• INFORMATION:
* * * * * * *

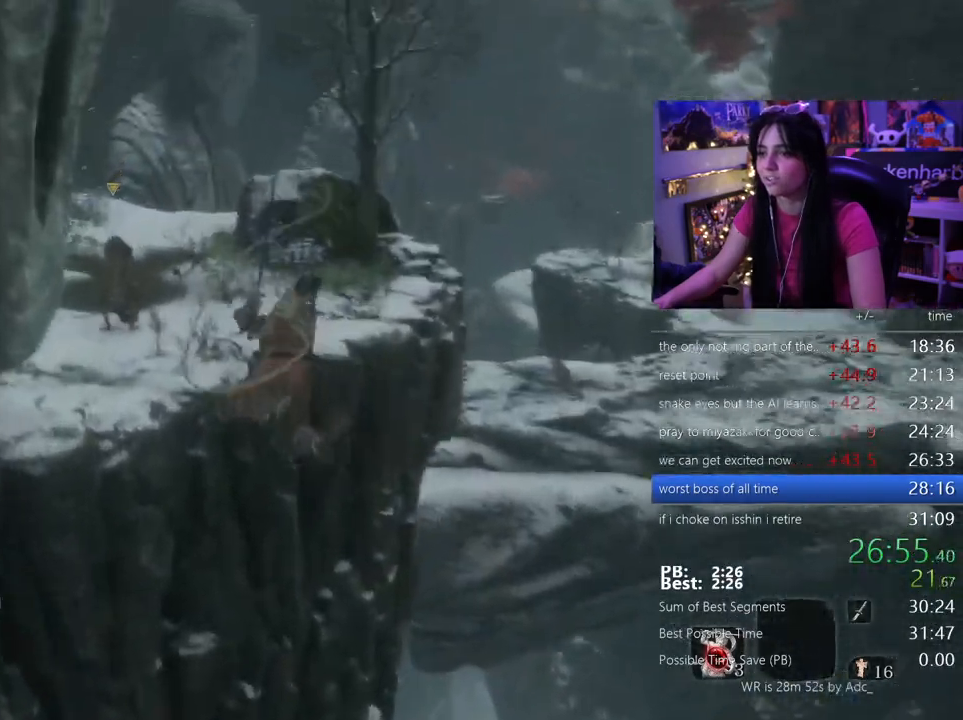
{"keys": ["shift", "w"], "mouse": [], "events": []}
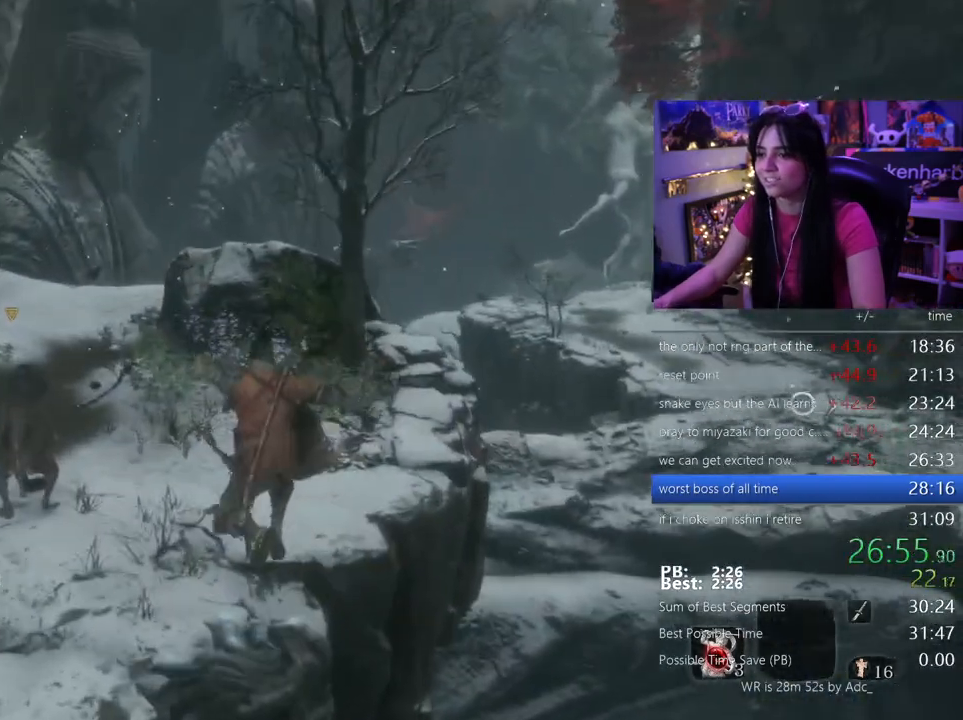
{"keys": ["shift", "w"], "mouse": [], "events": []}
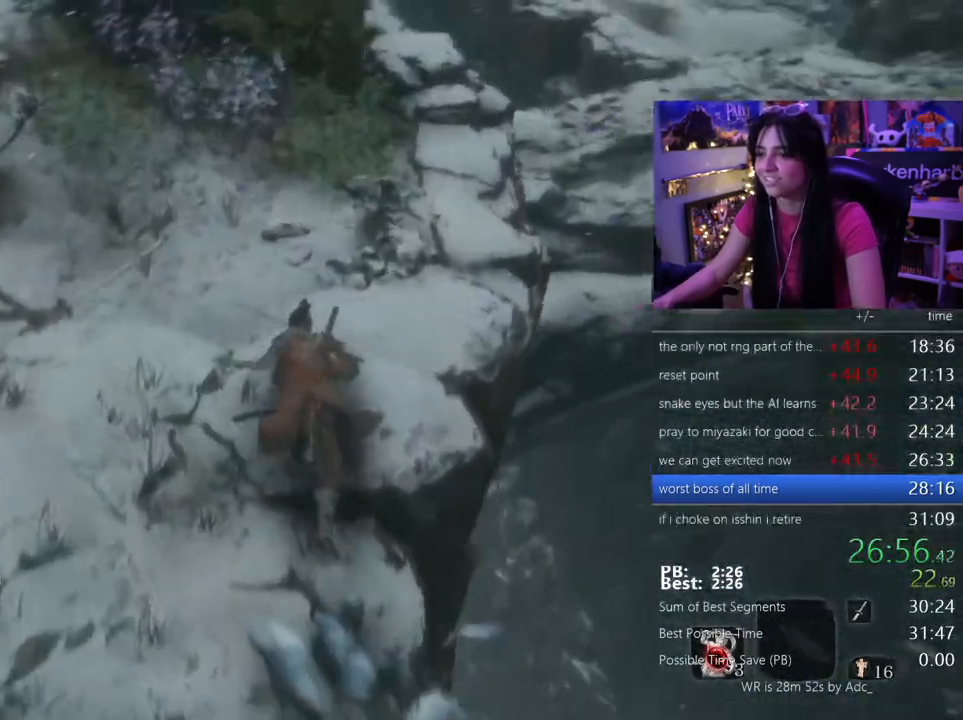
{"keys": ["shift", "w"], "mouse": []}
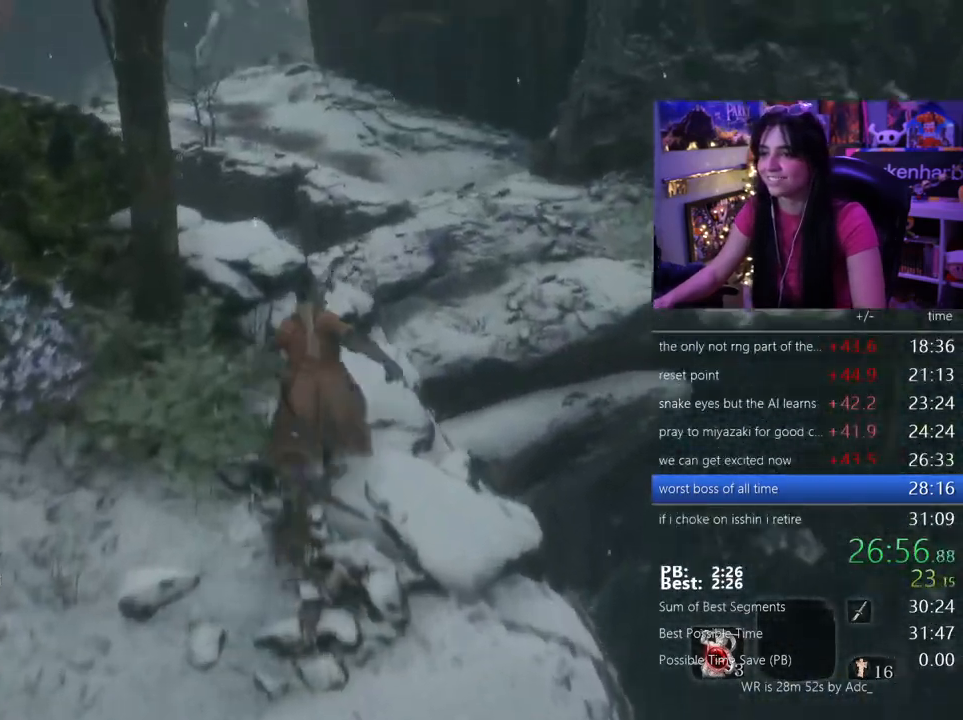
{"keys": ["shift", "w"], "mouse": [], "events": [[67, "space", "down"], [133, "space", "up"]]}
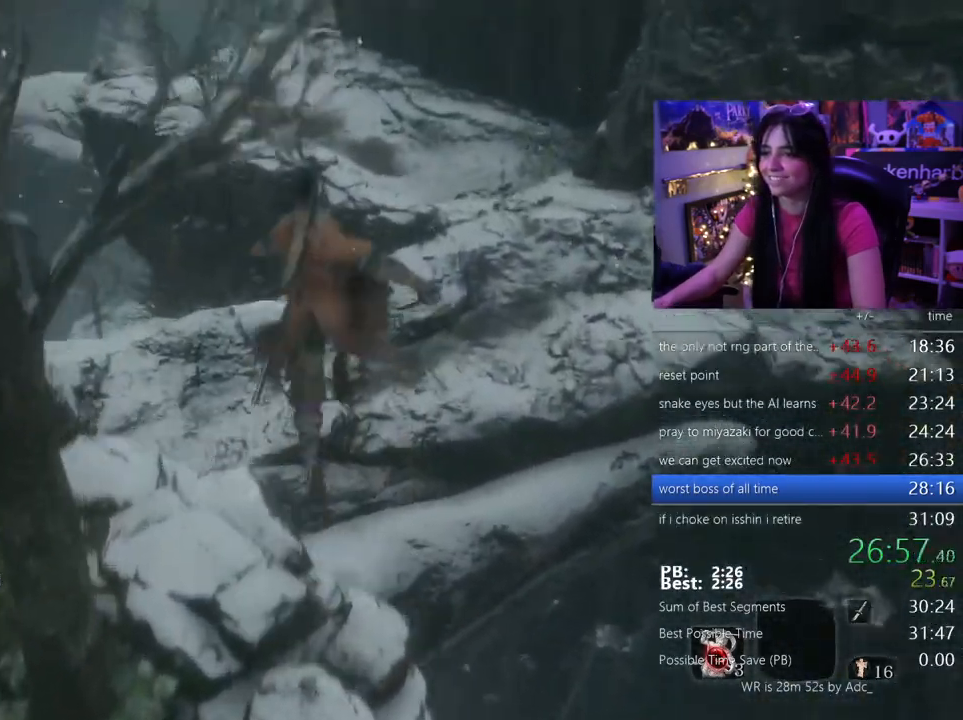
{"keys": ["shift", "w"], "mouse": [], "events": []}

* * * * * * *

• EXERCISE: Reproduce the material word for word, pictures excluded.

• RESULT:
{"keys": ["shift", "w"], "mouse": [], "events": []}
{"keys": ["shift", "w"], "mouse": [], "events": []}
{"keys": ["shift", "w"], "mouse": []}
{"keys": ["shift", "w"], "mouse": [], "events": [[67, "space", "down"], [133, "space", "up"]]}
{"keys": ["shift", "w"], "mouse": [], "events": []}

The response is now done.